Children possess a hundred languages – children have many, many ways (at least a hundred) of expressing their thoughts, understandings, creativities and realities. They have a hundred different ways of exploring; discovering, thinking and learning from drawing to movement to imaginative play to sculpting to playing music. We must respect, value and nurture these languages. These languages are ways of learning.
The Environment as the Third Teacher – the environment inspires children and the spaces need to be beautiful, clean, clutter-free, motivating, filled with different materials, purposeful and flexible. Spaces are created to enable communication, independence and collaboration between children and with adults. Both children and adults care for spaces.

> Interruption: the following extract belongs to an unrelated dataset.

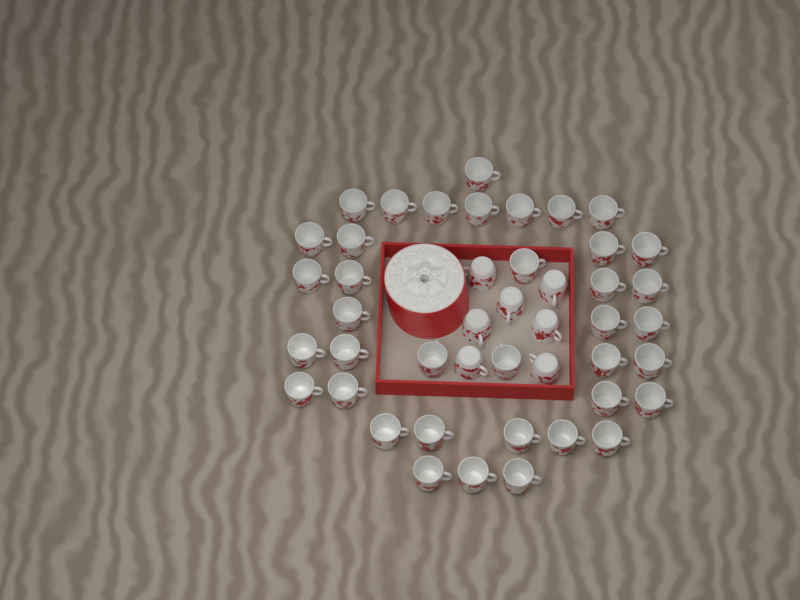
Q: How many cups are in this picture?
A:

Making Learning Visible – emphasis on recording children’s thoughts, processes, ideas and questions and documenting the progression of learning – the learning journey. This can be done in various ways including photographs, video, drawings, transcripts of conversations, etc. Documentation is also used to assist teachers plan future learning opportunities for children.
The role of the Teacher – the role of the teacher is to observe and listen to children including their questions, stories and interests and provide opportunities for them to grow their understandings and explore their interests further. Teachers are:
Co-constructors (partners, guides, nurturers, hypothesizers with children)
Researchers (observe, learn, revisit with children)
Documenters (listen, record with children)
Advocates for children
Involvement of Families – partner with families and include them in the planning and implementation of learning experiences and opportunities as well as ensuring the care and wellbeing of each child.
Projects – project ideas come from children’s experiences, interests and curiosities and teachers’ observations of children and interactions with them. Projects enable children to develop their knowledge and understanding independently, collectively and collegially with other children and their teachers.